Claude: Je comprends tes craintes et je te dis qu’il y a probablement beaucoup de vérité dans tout ce que tu dis. Je n’ai pas vécu ce genre de problème, ni ma famille. Alors il m’est très difficile de juger pour un être comme toi qui est pris dans un tel tourment. La démocratie comme je la comprends est un système par lequel l’individu peut s’exprimer librement et qui lui assure la liberté, le droit de parole, le droit de rassemblement, le droit de voyager et le droit de critiquer. Je n’ai jamais vécu une dictature militaire. Je ne veux pas te traiter de quoi que ce soit et surtout pas d’être un fasciste, ce que tu n’es pas. Je trouve cependant malheureux que tu ne donnes pas foi aux principes mêmes de la démocratie et que tu n’aies pas la patience d’attendre qu’elle donne ses fruits. Aucune dictature n’est bonne. Qu’elle soit militaire ou autre, il est toujours difficile de l’éliminer. Et si on peut se débarrasser facilement d’une dictature militaire, comme tu dis, alors pourquoi ne vous êtes-vous pas débarrassé de la dictature militaire algérienne ? Non, elle est aussi une peste qu’une autre. Devant une telle vérité, je dis qu’il faut avoir foi dans la démocratie à cause de ses valeurs intrinsèques.

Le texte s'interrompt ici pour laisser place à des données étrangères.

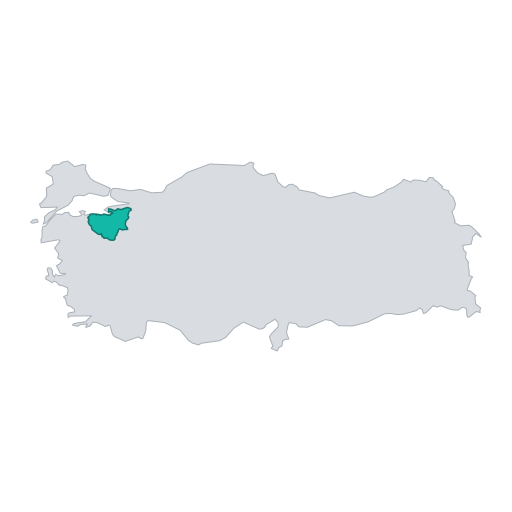 where Bursa sits in Turkey
{"feature_id": "TUR-2264", "entity_name": "Bursa", "entity_type": "Province", "adm_level": 1, "iso_a3": "TUR", "parent_name": "Turkey", "parent_adm1": "", "projection": "mercator", "projection_center": [28.985, 40.083], "detail": "fine", "context": "in_parent", "style": "filled", "palette": "teal", "viewbox_px": 512, "rotation_deg": 0, "n_neighbors": 0, "source": "natural_earth", "source_scale": "10m", "svg_char_len": 5213}
<svg xmlns="http://www.w3.org/2000/svg" viewBox="0 0 512 512"><path d="M403.5,179.3L410.8,182.0L413.2,180.0L420.0,180.3L426.0,181.8L429.3,177.4L433.5,177.9L434.3,180.1L436.3,180.9L442.6,186.5L441.8,187.2L443.4,189.3L448.7,190.7L449.2,193.5L453.4,197.7L455.5,204.2L454.2,208.8L451.9,211.6L455.2,221.3L454.2,222.6L460.7,225.8L468.9,225.2L471.5,226.6L479.3,234.2L481.3,237.2L475.9,233.6L472.8,236.7L471.2,244.1L462.6,245.5L463.9,250.3L466.2,252.6L465.5,257.1L466.1,258.9L468.4,261.9L468.1,266.0L469.1,270.3L469.1,275.5L472.6,277.0L471.0,279.4L467.0,289.8L467.3,290.6L470.0,290.9L475.9,295.7L474.9,297.2L475.6,303.8L480.7,308.1L479.9,310.3L480.1,312.5L476.3,311.5L468.7,317.3L467.8,317.2L466.8,315.2L466.6,309.3L464.7,307.8L462.4,307.4L458.2,310.1L454.4,310.0L450.7,309.5L440.7,305.8L437.0,307.1L433.2,305.7L425.7,312.9L423.4,313.5L422.4,309.9L419.8,307.9L416.4,310.6L403.6,314.1L397.7,314.6L390.5,313.5L384.5,313.8L368.3,321.8L352.8,326.0L338.9,325.7L331.3,320.7L325.4,319.6L307.6,327.2L298.9,326.9L296.0,323.8L289.3,322.5L287.9,325.5L286.5,332.6L288.8,339.1L285.0,339.5L282.6,341.0L282.0,345.9L278.6,347.8L277.4,350.8L276.8,350.9L271.3,348.4L272.8,346.0L269.4,336.9L271.1,334.1L278.2,326.7L278.0,322.4L275.0,319.3L265.8,324.8L265.0,326.9L262.9,328.5L259.5,329.2L243.3,322.1L233.8,328.3L225.7,337.4L219.6,340.7L201.6,343.2L198.4,344.9L192.3,343.0L188.6,340.6L180.2,330.3L164.5,322.5L147.8,320.6L146.3,322.7L145.8,330.6L143.1,338.1L141.7,338.9L138.1,337.0L125.3,341.4L114.4,336.5L112.5,334.4L110.0,325.7L108.4,325.1L106.7,326.3L104.8,326.2L96.9,322.5L92.7,322.2L90.2,325.9L86.0,327.4L85.9,326.4L87.5,324.0L81.0,324.4L77.5,326.3L72.7,325.2L73.0,324.1L76.9,323.0L85.7,321.6L91.3,315.8L70.3,316.1L68.2,317.4L67.9,314.4L69.1,312.9L74.6,311.9L74.3,309.3L70.9,306.6L67.2,305.2L65.5,298.8L63.6,297.2L63.9,296.3L67.3,295.2L68.0,290.5L67.5,287.7L60.7,285.1L59.2,285.4L57.5,282.9L54.6,281.1L52.2,282.6L45.4,278.7L46.6,275.9L48.3,276.0L48.6,273.8L47.3,270.2L47.4,268.3L48.9,267.8L50.6,268.1L52.3,270.3L52.5,274.5L54.4,277.0L55.6,274.5L58.8,275.9L64.4,274.6L65.4,273.5L61.3,273.6L59.8,272.6L56.5,265.7L59.9,263.7L62.4,260.4L57.7,258.1L58.6,253.5L54.6,248.1L59.9,241.2L59.7,240.3L58.0,239.8L41.2,242.8L40.9,239.7L42.1,237.0L42.0,230.4L42.8,226.8L45.9,225.7L49.7,220.4L55.9,214.1L62.3,214.3L64.9,212.5L68.7,212.4L69.9,214.9L73.2,216.6L79.2,216.3L82.0,214.7L79.3,211.6L82.6,210.6L85.3,211.4L83.9,214.7L84.7,215.1L92.4,214.0L100.4,214.9L109.3,214.5L110.4,213.4L104.1,210.0L108.1,207.0L110.4,206.4L129.0,203.7L129.1,203.0L117.7,201.5L111.8,197.5L110.2,195.3L111.3,190.0L112.6,188.6L116.7,188.4L130.7,190.8L140.7,189.4L151.7,192.9L162.2,192.2L164.3,190.6L166.9,185.5L181.7,177.1L186.9,172.6L209.9,164.0L244.4,165.5L250.4,162.1L253.9,163.2L253.0,165.5L253.2,167.5L257.3,172.7L263.4,175.7L271.9,173.1L275.0,174.1L278.0,182.2L283.3,186.9L285.8,187.3L289.0,184.5L292.1,184.2L297.2,186.9L298.9,189.8L315.4,193.1L318.8,195.5L329.8,197.9L354.4,192.2L363.4,196.1L371.0,197.3L374.2,196.7L384.1,192.2L387.2,189.6L393.4,187.4L401.2,182.3L403.5,179.3ZM85.9,165.1L85.3,168.7L86.8,172.7L90.2,178.2L93.7,180.9L110.4,188.3L108.1,195.3L103.9,196.3L89.6,193.0L83.8,195.8L79.6,195.1L73.8,196.4L72.2,200.5L68.1,205.2L56.7,211.1L46.3,222.7L43.3,224.1L44.6,220.2L44.5,216.8L49.0,212.7L55.5,209.7L57.1,207.1L41.0,207.6L39.4,204.0L41.1,203.3L46.3,196.9L46.8,194.4L46.3,188.1L52.7,184.4L53.2,183.0L52.2,176.7L46.1,173.1L46.2,171.3L50.5,169.6L53.0,165.2L59.3,164.4L62.3,162.2L67.8,161.1L74.6,166.6L82.7,164.5L85.9,165.1ZM37.8,222.3L32.4,223.2L30.7,222.3L32.4,220.4L36.6,219.1L38.0,221.0L37.8,222.3Z" fill="#d9dde1" stroke="#a8b0b8" stroke-width="1"/><path d="M90.5,214.2L93.8,214.0L95.0,214.2L97.0,214.1L96.8,214.2L96.6,214.3L96.4,214.5L96.4,214.8L97.3,214.4L98.4,214.4L99.5,214.7L100.6,215.2L100.8,215.1L101.1,215.2L101.3,215.1L101.5,214.9L103.0,214.6L103.4,214.3L103.7,214.1L104.2,214.1L105.0,214.4L105.7,214.4L106.4,214.6L106.7,214.7L107.3,215.1L107.7,215.2L108.1,215.3L109.9,215.2L110.3,215.1L110.6,214.9L110.8,214.5L111.0,213.7L111.2,213.3L111.5,213.4L111.9,213.4L112.3,213.3L112.7,213.1L112.2,212.6L111.7,212.1L111.2,211.7L110.6,211.6L109.4,211.6L109.2,211.7L108.6,212.1L108.6,208.8L110.2,209.2L110.9,209.1L114.5,210.7L116.0,210.4L117.5,208.8L119.0,209.1L120.3,209.5L121.7,209.4L126.1,207.8L127.7,207.5L130.9,208.7L131.0,209.4L131.2,210.0L130.0,210.7L129.5,211.1L129.0,211.6L128.6,212.4L128.5,213.4L128.2,214.3L127.9,215.0L128.0,216.0L128.6,216.7L128.7,217.5L128.3,218.4L126.0,220.8L125.3,223.8L125.4,225.4L126.6,227.2L127.2,227.6L127.6,229.2L126.4,229.6L125.0,229.3L124.3,229.4L123.6,229.8L122.9,229.9L122.1,229.8L119.7,228.8L118.5,229.7L118.0,231.5L117.8,232.2L117.3,232.7L116.6,235.1L115.6,235.9L115.0,237.3L114.9,239.3L113.6,240.2L111.9,240.2L110.3,240.0L109.2,239.7L108.3,239.0L107.8,238.4L107.0,238.1L105.9,238.1L104.9,238.3L103.9,238.1L103.3,237.2L103.0,237.0L102.6,237.0L102.3,236.8L102.2,236.4L101.7,235.7L101.7,234.8L101.8,234.2L101.4,233.7L100.8,234.0L100.3,234.5L98.4,234.3L92.2,229.7L91.8,228.7L91.4,226.6L90.9,225.8L89.6,224.9L88.8,223.5L88.4,222.3L88.2,221.8L88.5,220.6L88.8,220.1L89.1,219.5L88.6,218.5L88.1,218.4L87.9,217.3L88.5,216.7L89.2,216.1L90.4,214.4L90.5,214.2L90.5,214.2Z" fill="#14b8a6" stroke="#0f766e" stroke-width="1.5"/></svg>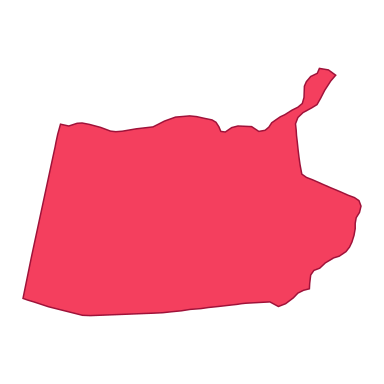 outline of São Gonçalo do Amarante, Rio Grande do Norte, Brazil
{"feature_id": "56859067B3289637824889", "entity_name": "São Gonçalo do Amarante", "entity_type": "district", "adm_level": 2, "iso_a3": "BRA", "parent_name": "Brazil", "parent_adm1": "Rio Grande do Norte", "projection": "robinson", "projection_center": [-35.331, -5.773], "detail": "fine", "context": "isolated", "style": "filled", "palette": "rose", "viewbox_px": 384, "rotation_deg": 0, "n_neighbors": 0, "source": "geoboundaries", "source_scale": "gbopen_adm2", "svg_char_len": 1506}
<svg xmlns="http://www.w3.org/2000/svg" viewBox="0 0 384 384"><path d="M60.5,124.2L57.7,134.3L56.0,142.2L55.1,147.0L53.4,154.8L33.5,247.4L31.4,257.2L23.0,298.4L27.8,300.1L33.8,301.9L38.7,303.5L48.3,306.7L82.5,315.3L90.4,315.6L119.0,314.5L146.8,313.4L152.3,313.2L162.9,312.7L171.0,311.8L181.4,310.8L190.2,309.4L200.9,308.6L208.4,307.5L218.2,306.5L232.2,304.9L236.9,304.4L241.2,303.7L246.1,303.2L269.9,301.9L278.4,306.5L285.6,303.7L293.3,297.9L297.9,293.1L303.5,290.3L309.4,288.8L309.7,283.3L310.7,275.0L313.9,270.4L319.7,268.2L325.3,262.9L333.6,257.9L339.2,256.2L346.0,251.6L349.5,247.1L351.9,242.1L354.0,235.4L355.2,228.7L355.2,223.4L356.2,217.7L359.5,212.4L361.0,206.1L359.0,200.7L354.5,197.6L347.8,195.1L341.3,192.2L330.1,187.5L322.3,184.1L312.6,179.8L306.4,177.4L301.8,174.1L300.0,164.5L299.0,157.3L298.1,149.9L297.3,142.2L296.5,135.4L296.2,130.3L295.5,123.8L297.9,117.5L303.0,112.6L311.8,107.8L317.0,104.6L320.6,98.3L324.7,90.3L330.8,80.9L335.7,75.2L328.4,69.9L319.4,68.4L317.3,73.3L310.7,76.5L306.4,81.6L304.4,86.2L304.0,97.5L302.3,103.5L297.9,107.2L291.9,110.2L284.8,114.7L280.3,116.8L275.8,119.9L271.7,122.8L268.9,127.1L265.1,130.3L258.8,131.4L251.6,126.6L237.9,126.0L231.7,127.6L225.3,132.0L220.8,131.4L218.9,126.8L216.0,122.3L212.0,119.9L204.2,118.3L196.6,116.6L189.7,115.9L175.5,117.1L164.4,121.1L158.0,124.4L153.0,126.9L136.4,128.8L122.3,131.2L115.8,131.7L110.5,131.1L100.6,127.4L89.4,124.4L82.1,123.0L77.1,123.3L68.8,126.0L60.5,124.2Z" fill="#f43f5e" stroke="#9f1239" stroke-width="1.5"/></svg>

Mansour: Pour moi, l’Islam militante n’est pas une idéologie à tolérer même si on doit sacrifier pendant une certaine période des valeurs démocratiques. Mais je ne parle bien entendu que de la situation particulière de l’Algérie. L’Islam par exemple en Iran est beaucoup plus réfléchie et surtout imprégnée dans une culture millénaire alors qu’en Algérie, l’Islam ou du moins ceux qui sont aujourd’hui son porte-parole est totalement rétrograde, illettrée et xénophobe. Je ne veux pas que l’Algérie, qui a tout de même sacrifié plus de 10% de sa population pour recouvrer son indépendance politique, se retrouve entre les mains de ce genre de fous de dieu qui égorgent les femmes et les enfants tout simplement pour démontrer qu’ils existent toujours, en tant que force politique en Algérie aujourd’hui. J’ai déjà vu les conséquences du système de parti unique en Algérie et je ne voudrais certainement pas accepter un nouveau régime unique, basé sur l’Islam, s’installer en Algérie. Jusqu’à ce jour, tu sais que je continue à militer pour une Algérie une et indivisible, malgré toutes les souffrances que mon vrai peuple Kabyle subit depuis la mort de Boumediene, en particulier. Mais si jamais un régime islamiste s’installe en Algérie, même par voie démocratique, je serai le premier à militer pour une Kabylie libre et indépendante de cette folie islamiste. Je n’ai plus l’âge pour contempler de prendre les armes mais je t’assure que je ferais tout pour aider à concrétiser ce divorce forcé entre les Kabyles et le reste de l’Algérie.

Claude: Suite à ce long exposé sur l’islamisme militant, j’ai une image concrète de tes points de vue sur le sujet. Merci.